WHAT YOU HAVE TO DO - All entries should be printed precisely as written.

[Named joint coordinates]
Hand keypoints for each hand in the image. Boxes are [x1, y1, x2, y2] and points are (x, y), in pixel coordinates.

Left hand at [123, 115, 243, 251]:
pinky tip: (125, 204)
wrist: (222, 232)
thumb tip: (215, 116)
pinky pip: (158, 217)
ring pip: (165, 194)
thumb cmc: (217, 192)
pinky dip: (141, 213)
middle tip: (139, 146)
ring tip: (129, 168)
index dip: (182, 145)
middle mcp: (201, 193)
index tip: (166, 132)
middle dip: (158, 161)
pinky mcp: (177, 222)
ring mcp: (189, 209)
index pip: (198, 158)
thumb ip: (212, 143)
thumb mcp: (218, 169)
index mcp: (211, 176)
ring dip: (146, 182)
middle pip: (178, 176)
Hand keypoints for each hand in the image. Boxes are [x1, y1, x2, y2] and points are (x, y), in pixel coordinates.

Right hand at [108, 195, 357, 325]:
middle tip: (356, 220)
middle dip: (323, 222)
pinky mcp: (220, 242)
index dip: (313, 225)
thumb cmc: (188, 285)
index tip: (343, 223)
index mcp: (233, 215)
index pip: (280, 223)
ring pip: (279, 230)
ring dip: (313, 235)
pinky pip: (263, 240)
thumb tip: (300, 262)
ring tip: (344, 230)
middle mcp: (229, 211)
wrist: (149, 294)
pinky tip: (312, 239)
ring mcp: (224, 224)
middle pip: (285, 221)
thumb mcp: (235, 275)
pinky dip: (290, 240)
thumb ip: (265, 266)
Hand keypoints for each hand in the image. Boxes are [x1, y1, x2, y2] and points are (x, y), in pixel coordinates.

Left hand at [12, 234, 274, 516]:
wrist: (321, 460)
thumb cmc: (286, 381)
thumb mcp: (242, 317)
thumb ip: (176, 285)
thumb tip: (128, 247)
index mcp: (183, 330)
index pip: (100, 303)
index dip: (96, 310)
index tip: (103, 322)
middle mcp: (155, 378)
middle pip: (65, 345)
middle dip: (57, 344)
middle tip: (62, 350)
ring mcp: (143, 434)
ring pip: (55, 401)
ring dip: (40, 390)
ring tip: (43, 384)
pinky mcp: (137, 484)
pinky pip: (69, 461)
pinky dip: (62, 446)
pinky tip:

EXERCISE SOLUTION -
Hand keypoints for each hand in the image. Boxes are [x1, y1, x2, y2] and points are (x, y), in pixel coordinates.

Left hand at [123, 115, 243, 251]:
pinky tip: (125, 204)
wrist: (222, 232)
thumb tip: (215, 116)
pinky pip: (158, 217)
ring pip: (165, 194)
thumb cmc: (217, 192)
pinky dip: (141, 213)
middle tip: (139, 146)
ring tip: (129, 168)
index dip: (182, 145)
middle mcp: (201, 193)
index tip: (166, 132)
middle dip: (158, 161)
pinky mcp: (177, 222)
ring mcp: (189, 209)
index pip: (198, 158)
thumb ip: (212, 143)
thumb mcp: (218, 169)
index mcp: (211, 176)
ring dip: (146, 182)
middle pip: (178, 176)
Hand keypoints for each hand in the image. Boxes are [x1, y1, x2, y2] and points are (x, y), in pixel coordinates.

Right hand at [108, 195, 357, 325]:
middle tip: (356, 220)
middle dip: (323, 222)
pinky mcp: (220, 242)
index dip: (313, 225)
thumb cmc: (188, 285)
index tip: (343, 223)
index mcp: (233, 215)
index pip: (280, 223)
ring pip: (279, 230)
ring dip: (313, 235)
pinky pip: (263, 240)
thumb tip: (300, 262)
ring tip: (344, 230)
middle mcp: (229, 211)
wrist: (149, 294)
pinky tip: (312, 239)
ring mcp: (224, 224)
middle pip: (285, 221)
thumb mcp: (235, 275)
pinky dip: (290, 240)
thumb ip: (265, 266)
Hand keypoints for each hand in the image. Boxes are [x1, y1, x2, y2] and points are (x, y), in pixel coordinates.

Left hand at [12, 234, 274, 516]:
wrist: (321, 460)
thumb cmc: (286, 381)
thumb mcp: (242, 317)
thumb ip: (176, 285)
thumb tip: (128, 247)
index mcp: (183, 330)
index pip: (100, 303)
index dip: (96, 310)
index tip: (103, 322)
middle mcp: (155, 378)
middle pip: (65, 345)
middle dip: (57, 344)
middle tip: (62, 350)
ring mcp: (143, 434)
ring pip: (55, 401)
ring dip: (40, 390)
ring tip: (43, 384)
pinky mcp: (137, 484)
pinky pip: (69, 461)
pinky dip: (62, 446)
pinky tip:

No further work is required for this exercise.